Defying fears that nervous customers are holding back on outsourcing projects, annual revenues for Tata Consultancy Services grew by 24% in the most recent fiscal year.
While observers, and some rivals, have expressed concern that everything from the European debt crisis to the possibly slowing U.S. economy to election-year anti-outsourcing rhetoric will dampen outsourcing demand, TCS beat analyst estimates with annual revenues of $ 10.17 billion – up 24 percent over a year earlier. It also became the he first Indian IT company to grow beyond the $10 billion mark. The firm’s Infrastructure Services, Enterprise Solutions and Business Process Outsourcing businesses each racked up more than $1 billion in revenues in the fiscal year ending March 31st with net income up 16% to $2.2 billion.
Among the customer wins pointing to more innovation or “transformation” deals (rather than simply outsourcing existing work) were TCS’s selection by a leading US Insurer “to help it re-architect its policy and customer management application portfolio and drive greater agility in product development, integrated marketing, and customer experience management.” A large European telecom vendor chose TCS “to restructure their application and infrastructure management services and help transition from legacy service vendors, re-architect the solution delivery processes and transform to an end-to-end managed services model.”

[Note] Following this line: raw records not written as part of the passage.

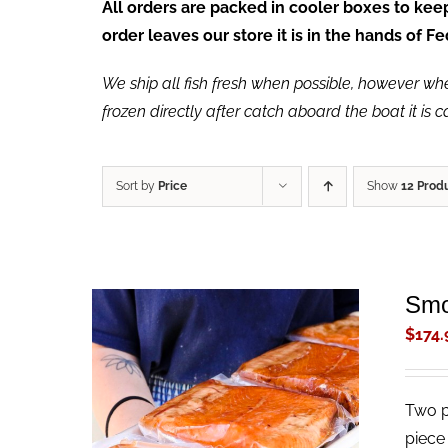
All orders are packed in cooler boxes to ke
order leaves our store it is in the hands of 
We ship all fish fresh when possible, however when 
frozen directly after catch aboard the boat it is 
Sort by
Price
Show
12 Prod
Smo
$
174.
Two p
ADD TO CART
/
QUICK VIEW
piece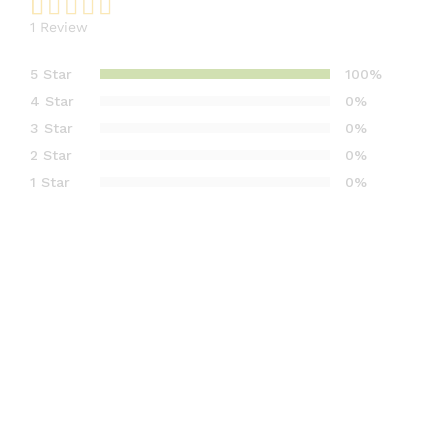
1
Review
Rated
1
5.00
out
5 Star
100%
of 5
4 Star
0%
based on
3 Star
0%
customer
2 Star
0%
rating
1 Star
0%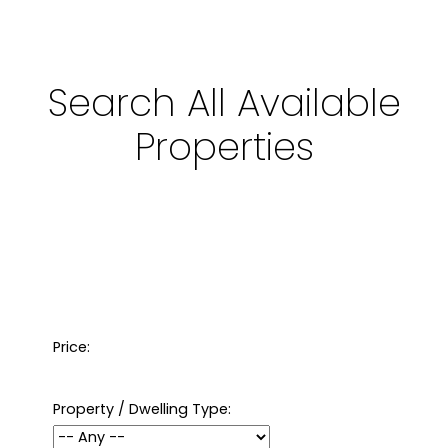
Search All Available
Properties
Price:
Property / Dwelling Type: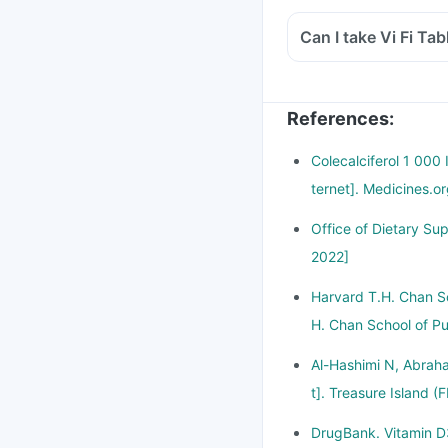
Can I take Vi Fi Tab
References
:
Colecalciferol 1 000
ternet]. Medicines.o
Office of Dietary Su
2022]
Harvard T.H. Chan Sc
H. Chan School of Pu
Al-Hashimi N, Abraha
t]. Treasure Island (
DrugBank. Vitamin D3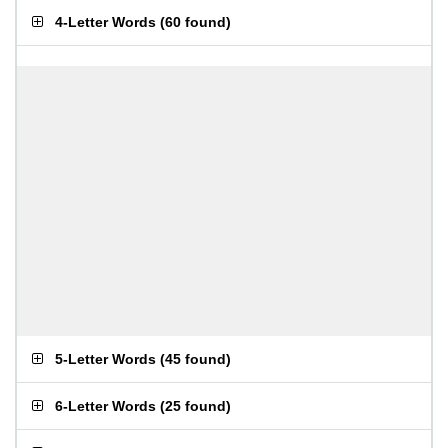
4-Letter Words
(
60 found
)
5-Letter Words
(
45 found
)
6-Letter Words
(
25 found
)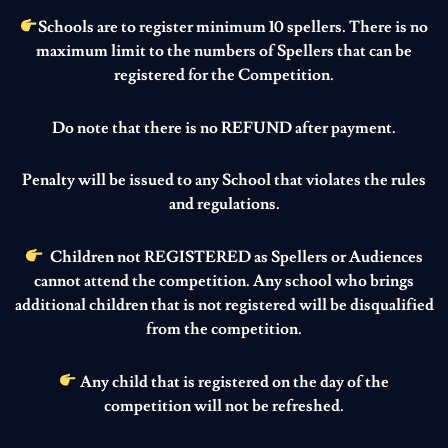
Schools are to register minimum 10 spellers. There is no
maximum limit to the numbers of Spellers that can be
registered for the Competition.
Do note that there is no REFUND after payment.
Penalty will be issued to any School that violates the rules
and regulations.
Children not REGISTERED as Spellers or Audiences
cannot attend the competition. Any school who brings
additional children that is not registered will be disqualified
from the competition.
Any child that is registered on the day of the
competition will not be refreshed.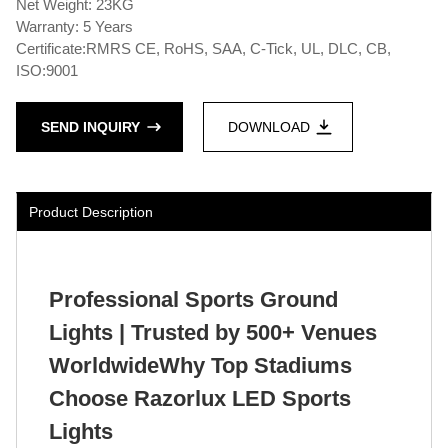
Net Weight: 23KG
Warranty: 5 Years
Certificate:RMRS CE, RoHS, SAA, C-Tick, UL, DLC, CB,
ISO:9001
SEND INQUIRY
DOWNLOAD
Product Description
Professional Sports Ground
Lights | Trusted by 500+ Venues
WorldwideWhy Top Stadiums
Choose Razorlux LED Sports
Lights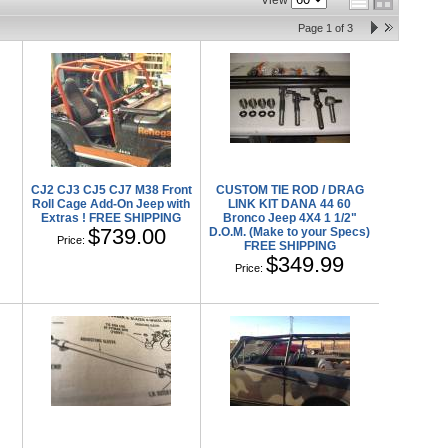
View
Page
1
of
3
l
CJ2 CJ3 CJ5 CJ7 M38 Front
CUSTOM TIE ROD / DRAG
Roll Cage Add-On Jeep with
LINK KIT DANA 44 60
Extras ! FREE SHIPPING
Bronco Jeep 4X4 1 1/2"
$739.00
D.O.M. (Make to your Specs)
Price:
FREE SHIPPING
$349.99
Price: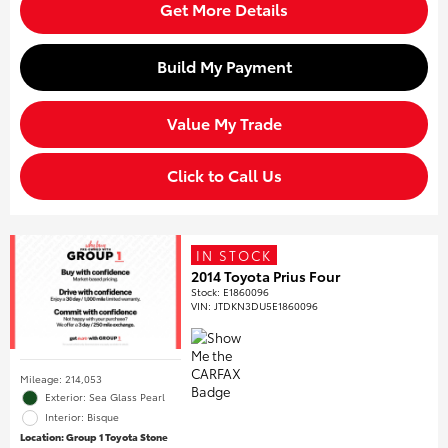
Get More Details
Build My Payment
Value My Trade
Click to Call Us
IN STOCK
2014 Toyota Prius Four
Stock
:
E1860096
VIN:
JTDKN3DU5E1860096
Mileage: 214,053
Exterior: Sea Glass Pearl
Interior: Bisque
Location: Group 1 Toyota Stone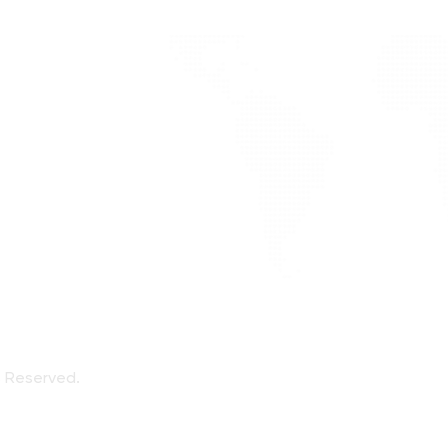
alized
ote
ts Reserved.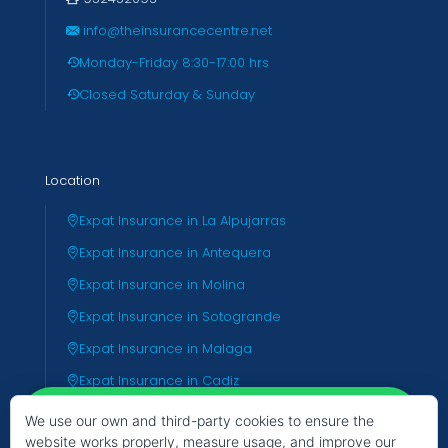
info@theinsurancecentre.net
Monday-Friday 8:30-17:00 hrs
Closed Saturday & Sunday
Location
Expat Insurance in La Alpujarras
Expat Insurance in Antequera
Expat Insurance in Molina
Expat Insurance in Sotogrande
Expat Insurance in Malaga
Expat Insurance in Cadiz
Expat Insurance in Almeria
We use our own and third-party cookies to ensure the
website works properly, measure usage, and improve our
Expat Insurance in Valencia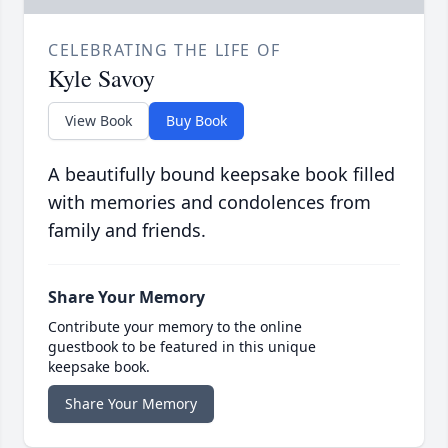
CELEBRATING THE LIFE OF
Kyle Savoy
View Book
Buy Book
A beautifully bound keepsake book filled
with memories and condolences from
family and friends.
Share Your Memory
Contribute your memory to the online
guestbook to be featured in this unique
keepsake book.
Share Your Memory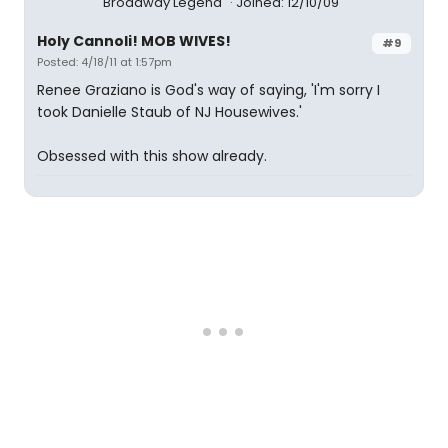
Broadway Legend
Joined: 12/10/09
Holy Cannoli! MOB WIVES!
#9
Posted: 4/18/11 at 1:57pm
Renee Graziano is God's way of saying, 'I'm sorry I
took Danielle Staub of NJ Housewives.'
Obsessed with this show already.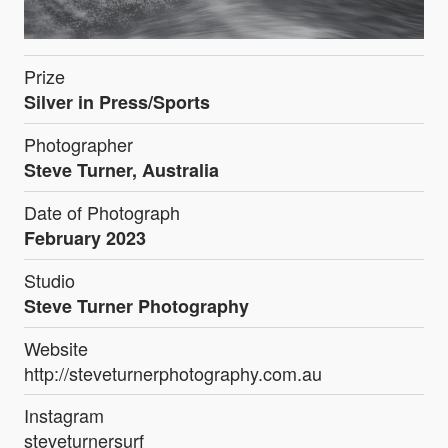
Prize
Silver in Press/Sports
Photographer
Steve Turner, Australia
Date of Photograph
February 2023
Studio
Steve Turner Photography
Website
http://steveturnerphotography.com.au
Instagram
steveturnersurf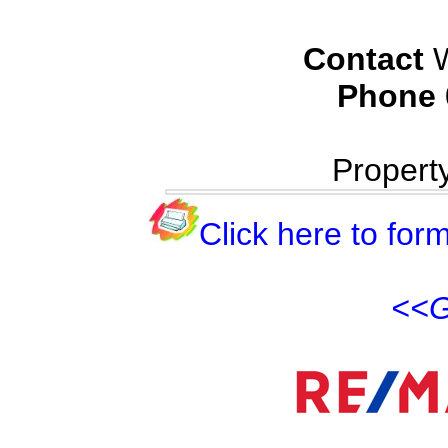
Contact
W
Phone
Propert
Click here to form
<<G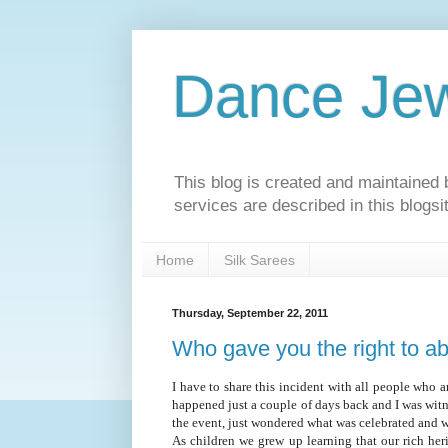
Dance Jew
This blog is created and maintaine
services are described in this blogs
Home
Silk Sarees
Thursday, September 22, 2011
Who gave you the right to ab
I have to share this incident with all people who ar
happened just a couple of days back and I was witn
the event, just wondered what was celebrated and 
As children we grew up learning that our rich heri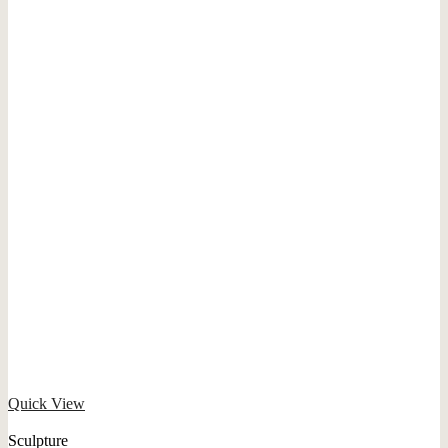
Quick View
Sculpture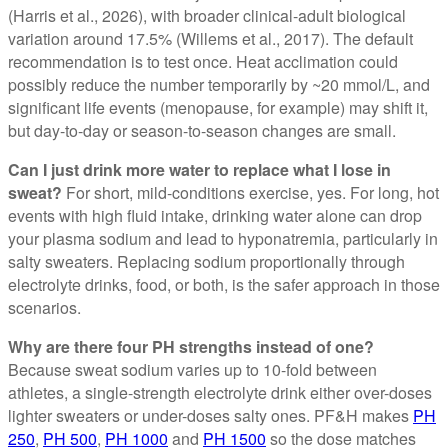
(Harris et al., 2026), with broader clinical-adult biological
variation around 17.5% (Willems et al., 2017). The default
recommendation is to test once. Heat acclimation could
possibly reduce the number temporarily by ~20 mmol/L, and
significant life events (menopause, for example) may shift it,
but day-to-day or season-to-season changes are small.
Can I just drink more water to replace what I lose in
sweat?
For short, mild-conditions exercise, yes. For long, hot
events with high fluid intake, drinking water alone can drop
your plasma sodium and lead to hyponatremia, particularly in
salty sweaters. Replacing sodium proportionally through
electrolyte drinks, food, or both, is the safer approach in those
scenarios.
Why are there four PH strengths instead of one?
Because sweat sodium varies up to 10-fold between
athletes, a single-strength electrolyte drink either over-doses
lighter sweaters or under-doses salty ones. PF&H makes
PH
250
,
PH 500
,
PH 1000
and
PH 1500
so the dose matches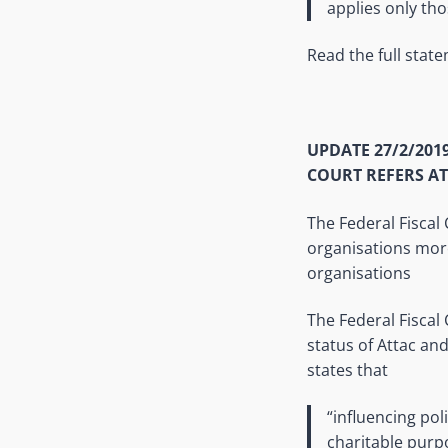
applies only th
Read the full stat
UPDATE 27/2/201
COURT REFERS AT
The Federal Fiscal 
organisations more 
organisations
The Federal Fiscal
status of Attac and
states that
“influencing pol
charitable purp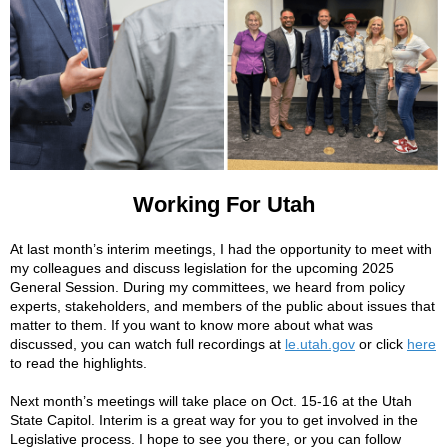
Working For Utah
At last month’s interim meetings, I had the opportunity to meet with
my colleagues and discuss legislation for the upcoming 2025
General Session. During my committees, we heard from policy
experts, stakeholders, and members of the public about issues that
matter to them. If you want to know more about what was
discussed, you can watch full recordings at
le.utah.gov
or click
here
to read the highlights.
Next month’s meetings will take place on Oct. 15-16 at the Utah
State Capitol. Interim is a great way for you to get involved in the
Legislative process. I hope to see you there, or you can follow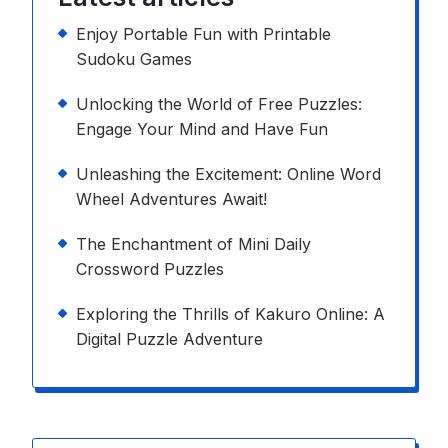
Enjoy Portable Fun with Printable
Sudoku Games
Unlocking the World of Free Puzzles:
Engage Your Mind and Have Fun
Unleashing the Excitement: Online Word
Wheel Adventures Await!
The Enchantment of Mini Daily
Crossword Puzzles
Exploring the Thrills of Kakuro Online: A
Digital Puzzle Adventure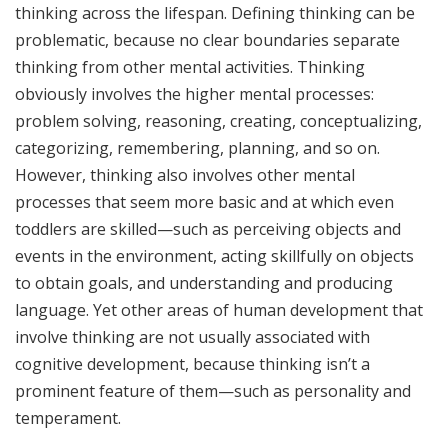
thinking across the lifespan. Defining thinking can be
problematic, because no clear boundaries separate
thinking from other mental activities. Thinking
obviously involves the higher mental processes:
problem solving, reasoning, creating, conceptualizing,
categorizing, remembering, planning, and so on.
However, thinking also involves other mental
processes that seem more basic and at which even
toddlers are skilled—such as perceiving objects and
events in the environment, acting skillfully on objects
to obtain goals, and understanding and producing
language. Yet other areas of human development that
involve thinking are not usually associated with
cognitive development, because thinking isn’t a
prominent feature of them—such as personality and
temperament.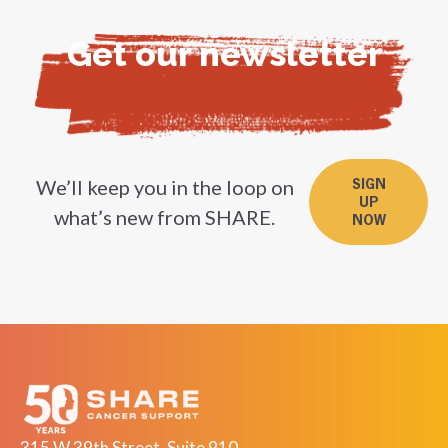
Get our newsletter
We’ll keep you in the loop on
SIGN
UP
what’s new from SHARE.
NOW
315 W 39th Street, Suite 910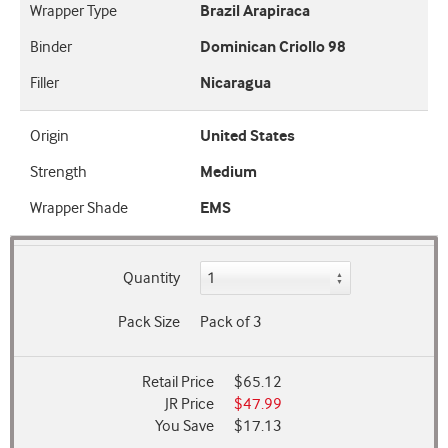
Wrapper Type
Brazil Arapiraca
Binder
Dominican Criollo 98
Filler
Nicaragua
Origin
United States
Strength
Medium
Wrapper Shade
EMS
Quantity
Pack Size
Pack of 3
Retail Price
$65.12
JR Price
$47.99
You Save
$17.13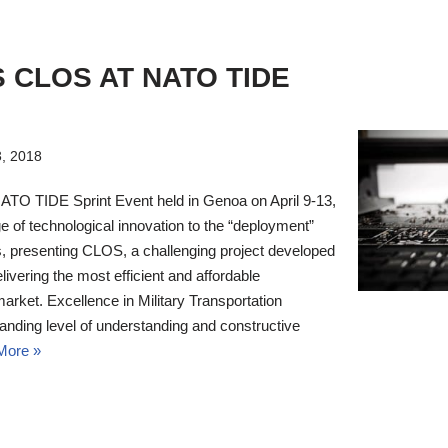
S CLOS AT NATO TIDE
3, 2018
NATO TIDE Sprint Event held in Genoa on April 9-13,
 of technological innovation to the “deployment”
s, presenting CLOS, a challenging project developed
elivering the most efficient and affordable
market. Excellence in Military Transportation
anding level of understanding and constructive
More »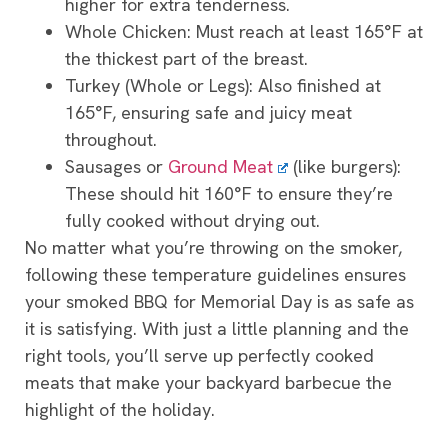
higher for extra tenderness.
Whole Chicken: Must reach at least 165°F at
the thickest part of the breast.
Turkey (Whole or Legs): Also finished at
165°F, ensuring safe and juicy meat
throughout.
Sausages or
Ground Meat
(like burgers):
These should hit 160°F to ensure they’re
fully cooked without drying out.
No matter what you’re throwing on the smoker,
following these temperature guidelines ensures
your smoked BBQ for Memorial Day is as safe as
it is satisfying. With just a little planning and the
right tools, you’ll serve up perfectly cooked
meats that make your backyard barbecue the
highlight of the holiday.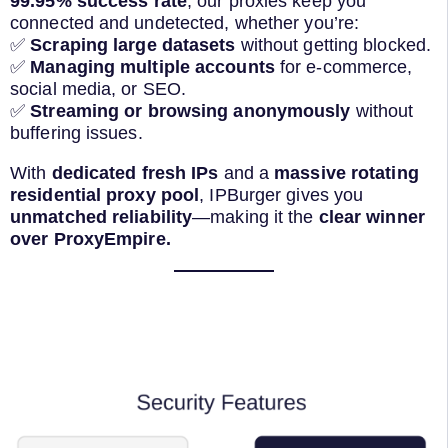
99.95% success rate
, our proxies keep you
connected and undetected, whether you’re:
✅
Scraping large datasets
without getting blocked.
✅
Managing multiple accounts
for e-commerce,
social media, or SEO.
✅
Streaming or browsing anonymously
without
buffering issues.
With
dedicated fresh IPs
and a
massive rotating
residential proxy pool
, IPBurger gives you
unmatched reliability
—making it the
clear winner
over ProxyEmpire.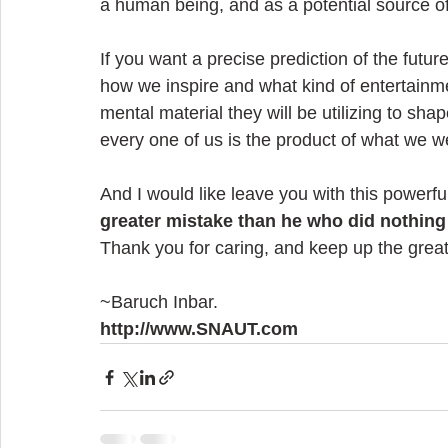
a human being, and as a potential source o
If you want a precise prediction of the futur
how we inspire and what kind of entertainme
mental material they will be utilizing to shap
every one of us is the product of what we w
And I would like leave you with this power
greater mistake than he who did nothing 
Thank you for caring, and keep up the grea
~Baruch Inbar.
http://www.SNAUT.com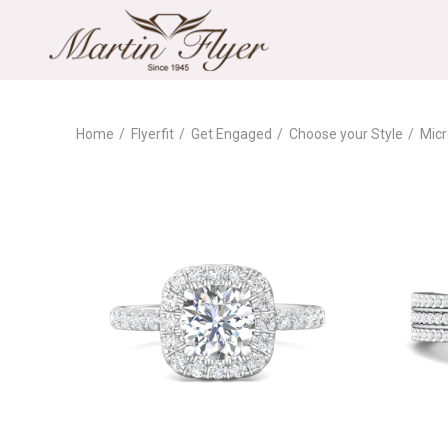
Home
Flyerfit
Get Engaged
Choose your Style
Micr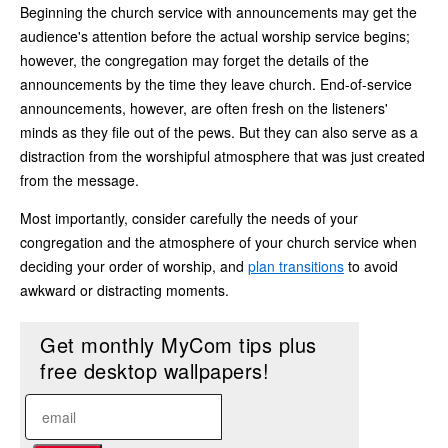
Beginning the church service with announcements may get the
audience's attention before the actual worship service begins;
however, the congregation may forget the details of the
announcements by the time they leave church. End-of-service
announcements, however, are often fresh on the listeners'
minds as they file out of the pews. But they can also serve as a
distraction from the worshipful atmosphere that was just created
from the message.
Most importantly, consider carefully the needs of your
congregation and the atmosphere of your church service when
deciding your order of worship, and
plan transitions
to avoid
awkward or distracting moments.
Get monthly MyCom tips plus
free desktop wallpapers!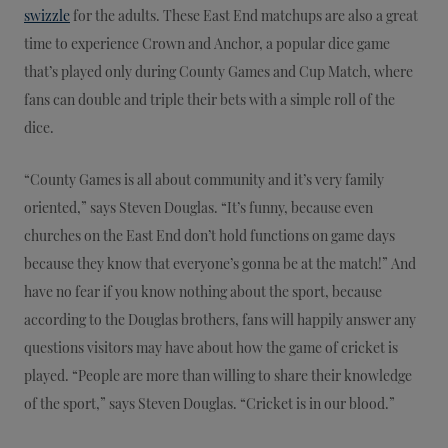
swizzle
for the adults. These East End matchups are also a great
time to experience Crown and Anchor, a popular dice game
that’s played only during County Games and Cup Match, where
fans can double and triple their bets with a simple roll of the
dice.
“County Games is all about community and it’s very family
oriented,” says Steven Douglas. “It’s funny, because even
churches on the East End don’t hold functions on game days
because they know that everyone’s gonna be at the match!” And
have no fear if you know nothing about the sport, because
according to the Douglas brothers, fans will happily answer any
questions visitors may have about how the game of cricket is
played. “People are more than willing to share their knowledge
of the sport,” says Steven Douglas. “Cricket is in our blood.”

Some analysts pointed out that TCS was able to outperform some of its peers who had more exposure in the volatile banking, financial services and insurance sector. Among the fastest-growing delivery areas year over year (according to a presentation on the TCS site) were global consulting (up 56%,) assurance services and enterprise solutions (both up 44%), and infrastructure services, up 40%.
One possible sign of slowing growth is the fourth quarter, where revenues grew only 2.4% over the year before. However, Chief Executive Officer N. Chandrasekaran told a press conference that “Deal momentum is good, so we are pretty positive.” Among other closely-watched metrics: Attrition fell to 12.2% and the overall utilization rate was 806%, falling to 71.3 % when trainees were included.